If a paragraph is a thought, a complete thought, then a sentence is one piece of a thought. Like in addition where one number plus another number equals a bigger number. If you wrote down subtraction you would start with a thought and take enough away that it was no longer complete. You might write backward, or nothing at all, or less than nothing. You wouldn't even think or breathe. A comma, that is a place you breathe, or think, which is how breathing and thinking are the same. They collect, or are places to collect. A semicolon is a strange kind of thinking that I don't understand. It is more than one sentence inside one sentence. It makes more sense to me just to let each sentence be a sentence. Father says both the pieces on either side of a colon should add up to the same thing, even if one side is just a list. Some of the things I need to write about: Randy, the lookouts, bodies, names, Nameless, people when they think they're alone, snow, trampolines, helicopters.
"Wake up," I say. "You were having a dream. Was it the helicopters?"
"Whoa," Father says. "I guess it was a dream."
"I can't see the moon," I say. "It's dark outside tonight."
"Clouds," he says. "Maybe it'll rain tomorrow."
"Was it the helicopters?"
"Oh Caroline," he says. "They swarmed all down over the trees, rattling and tearing at everything. They had loudspeakers and from above they cast the sound of a baby crying, so loud, crying, the edges breaking up."
"Why? This was in your dream?"
"No, this was before. I don't know."
"Why would they do that?" I say.
"Exactly. I don't know. Sleep, Caroline."
In the summer like now we sleep on top of the sleeping bags with only a sheet over us and in the winter we zip the bags together since it's warmer that way. When my body was smaller there was lots of room but now even when it's too warm I cannot get away, our legs touch, our arms. I can't fall asleep and I can't tell if Father is asleep or not. I keep thinking of the deer, dead, lying half a mile away, listening while different animals drag parts of her away. Father does not grow but he is the largest man in the forest park that I have seen, bigger than anyone in the city except very fat men who cannot move like he moves. I am also quick but much more slender and five feet tall, my dark hair long and snarled and my skin white so it can flash in a darkness if I'm not careful.

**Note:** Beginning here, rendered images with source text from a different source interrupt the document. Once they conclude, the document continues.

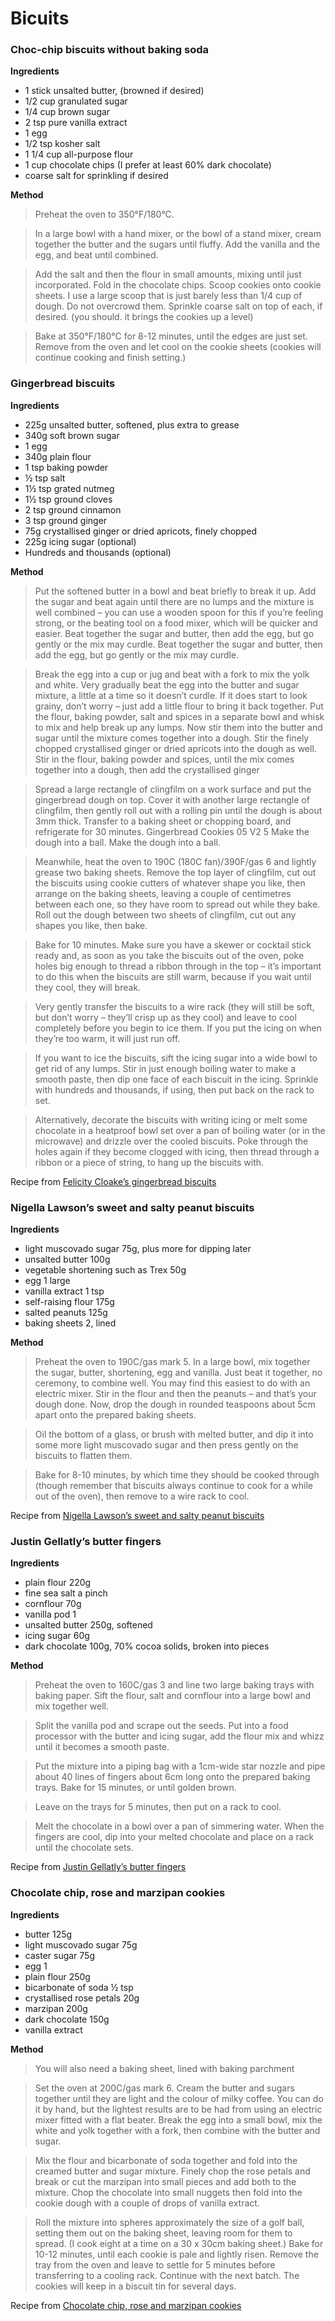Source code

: # Bicuits

### Choc-chip biscuits without baking soda

**Ingredients**

* 1 stick unsalted butter, (browned if desired)
* 1/2 cup granulated sugar
* 1/4 cup brown sugar
* 2 tsp pure vanilla extract
* 1 egg
* 1/2 tsp kosher salt
* 1 1/4 cup all-purpose flour
* 1 cup chocolate chips (I prefer at least 60% dark chocolate)
* coarse salt for sprinkling if desired


**Method**

>Preheat the oven to 350&deg;F/180&deg;C.

>In a large bowl with a hand mixer, or the bowl of a stand mixer, cream together the butter and the sugars until fluffy. 
Add the vanilla and the egg, and beat until combined.

>Add the salt and then the flour in small amounts, mixing until just incorporated. Fold in the chocolate chips. 
Scoop cookies onto cookie sheets. I use a large scoop that is just barely less than 1/4 cup of dough. Do not overcrowd them. 
Sprinkle coarse salt on top of each, if desired. (you should. it brings the cookies up a level)

>Bake at 350&deg;F/180&deg;C for 8-12 minutes, until the edges are just set. 
Remove from the oven and let cool on the cookie sheets (cookies will continue cooking and finish setting.)


### Gingerbread biscuits

**Ingredients**

* 225g unsalted butter, softened, plus extra to grease
* 340g soft brown sugar
* 1 egg
* 340g plain flour
* 1 tsp baking powder
* &frac12; tsp salt
* 1&frac12; tsp grated nutmeg
* 1&frac12; tsp ground cloves
* 2 tsp ground cinnamon
* 3 tsp ground ginger
* 75g crystallised ginger or dried apricots, finely chopped
* 225g icing sugar (optional)
* Hundreds and thousands (optional)


**Method**

>Put the softened butter in a bowl and beat briefly to break it up. Add the sugar and beat again until there are no lumps and the mixture is well combined – you can use a wooden spoon for this if you’re feeling strong, or the beating tool on a food mixer, which will be quicker and easier.
Beat together the sugar and butter, then add the egg, but go gently or the mix may curdle.
Beat together the sugar and butter, then add the egg, but go gently or the mix may curdle.

>Break the egg into a cup or jug and beat with a fork to mix the yolk and white. Very gradually beat the egg into the butter and sugar mixture, a little at a time so it doesn’t curdle. If it does start to look grainy, don’t worry – just add a little flour to bring it back together.
Put the flour, baking powder, salt and spices in a separate bowl and whisk to mix and help break up any lumps. Now stir them into the butter and sugar until the mixture comes together into a dough. Stir the finely chopped crystallised ginger or dried apricots into the dough as well.
Stir in the flour, baking powder and spices, until the mix comes together into a dough, then add the crystallised ginger

>Spread a large rectangle of clingfilm on a work surface and put the gingerbread dough on top. Cover it with another large rectangle of clingfilm, then gently roll out with a rolling pin until the dough is about 3mm thick. Transfer to a baking sheet or chopping board, and refrigerate for 30 minutes.
Gingerbread Cookies 05 V2 5 Make the dough into a ball.
Make the dough into a ball.

>Meanwhile, heat the oven to 190C (180C fan)/390F/gas 6 and lightly grease two baking sheets. Remove the top layer of clingfilm, cut out the biscuits using cookie cutters of whatever shape you like, then arrange on the baking sheets, leaving a couple of centimetres between each one, so they have room to spread out while they bake.
Roll out the dough between two sheets of clingfilm, cut out any shapes you like, then bake.

>Bake for 10 minutes. Make sure you have a skewer or cocktail stick ready and, as soon as you take the biscuits out of the oven, poke holes big enough to thread a ribbon through in the top – it’s important to do this when the biscuits are still warm, because if you wait until they cool, they will break.

>Very gently transfer the biscuits to a wire rack (they will still be soft, but don’t worry – they’ll crisp up as they cool) and leave to cool completely before you begin to ice them. If you put the icing on when they’re too warm, it will just run off.

>If you want to ice the biscuits, sift the icing sugar into a wide bowl to get rid of any lumps. Stir in just enough boiling water to make a smooth paste, then dip one face of each biscuit in the icing. Sprinkle with hundreds and thousands, if using, then put back on the rack to set.

>Alternatively, decorate the biscuits with writing icing or melt some chocolate in a heatproof bowl set over a pan of boiling water (or in the microwave) and drizzle over the cooled biscuits. Poke through the holes again if they become clogged with icing, then thread through a ribbon or a piece of string, to hang up the biscuits with.

Recipe from [Felicity Cloake’s gingerbread biscuits](https://www.theguardian.com/food/2018/dec/05/gingerbread-biscuits-decorations-recipe-felicity-cloake)


### Nigella Lawson’s sweet and salty peanut biscuits

**Ingredients**

* light muscovado sugar 75g, plus more for dipping later
* unsalted butter 100g
* vegetable shortening such as Trex 50g
* egg 1 large
* vanilla extract 1 tsp
* self-raising flour 175g
* salted peanuts 125g
* baking sheets 2, lined


**Method**

>Preheat the oven to 190C/gas mark 5. In a large bowl, mix together the sugar, butter, shortening, egg and vanilla. Just beat it together, no ceremony, to combine well. You may find this easiest to do with an electric mixer. Stir in the flour and then the peanuts – and that’s your dough done. Now, drop the dough in rounded teaspoons about 5cm apart onto the prepared baking sheets.

>Oil the bottom of a glass, or brush with melted butter, and dip it into some more light muscovado sugar and then press gently on the biscuits to flatten them.

>Bake for 8-10 minutes, by which time they should be cooked through (though remember that biscuits always continue to cook for a while out of the oven), then remove to a wire rack to cool.

Recipe from [Nigella Lawson’s sweet and salty peanut biscuits](https://www.theguardian.com/food/2018/oct/31/nigella-lawson-peanut-cookies-butter-fingers-justin-gellatly-biscuits)


### Justin Gellatly’s butter fingers

**Ingredients**

* plain flour 220g
* fine sea salt a pinch
* cornflour 70g
* vanilla pod 1
* unsalted butter 250g, softened
* icing sugar 60g
* dark chocolate 100g, 70% cocoa solids, broken into pieces


**Method**

>Preheat the oven to 160C/gas 3 and line two large baking trays with baking paper. Sift the flour, salt and cornflour into a large bowl and mix together well.

>Split the vanilla pod and scrape out the seeds. Put into a food processor with the butter and icing sugar, add the flour mix and whizz until it becomes a smooth paste.

>Put the mixture into a piping bag with a 1cm-wide star nozzle and pipe about 40 lines of fingers about 6cm long onto the prepared baking trays. Bake for 15 minutes, or until golden brown.

>Leave on the trays for 5 minutes, then put on a rack to cool.

>Melt the chocolate in a bowl over a pan of simmering water. When the fingers are cool, dip into your melted chocolate and place on a rack until the chocolate sets.

Recipe from [Justin Gellatly’s butter fingers](https://www.theguardian.com/food/2018/oct/31/nigella-lawson-peanut-cookies-butter-fingers-justin-gellatly-biscuits)


### Chocolate chip, rose and marzipan cookies

**Ingredients**

* butter 125g
* light muscovado sugar 75g
* caster sugar 75g
* egg 1
* plain flour 250g
* bicarbonate of soda &frac12; tsp
* crystallised rose petals 20g
* marzipan 200g
* dark chocolate 150g
* vanilla extract


**Method**

>You will also need a baking sheet, lined with baking parchment

>Set the oven at 200C/gas mark 6. Cream the butter and sugars together until they are light and the colour of milky coffee. You can do it by hand, but the lightest results are to be had from using an electric mixer fitted with a flat beater. Break the egg into a small bowl, mix the white and yolk together with a fork, then combine with the butter and sugar.

>Mix the flour and bicarbonate of soda together and fold into the creamed butter and sugar mixture. Finely chop the rose petals and break or cut the marzipan into small pieces and add both to the mixture. Chop the chocolate into small nuggets then fold into the cookie dough with a couple of drops of vanilla extract.

>Roll the mixture into spheres approximately the size of a golf ball, setting them out on the baking sheet, leaving room for them to spread. (I cook eight at a time on a 30 x 30cm baking sheet.) Bake for 10-12 minutes, until each cookie is pale and lightly risen. Remove the tray from the oven and leave to settle for 5 minutes before transferring to a cooling rack. Continue with the next batch. The cookies will keep in a biscuit tin for several days.

Recipe from [Chocolate chip, rose and marzipan cookies](https://www.theguardian.com/food/2019/jan/13/nigel-slater-chocolate-chip-snack-recipes)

All at once there's a whining, a snarling and then a snuffling as a snout pushes through the branch across our door. It's the dogs, some of them, racing through our camp, and Father shouts once and bangs a pan with a spoon and they're gone that fast but I know that he's awake.
"I named the head dog Lala," I say.
"If she's such a good friend of yours," he says, "you could tell her that we try to sleep around here at night."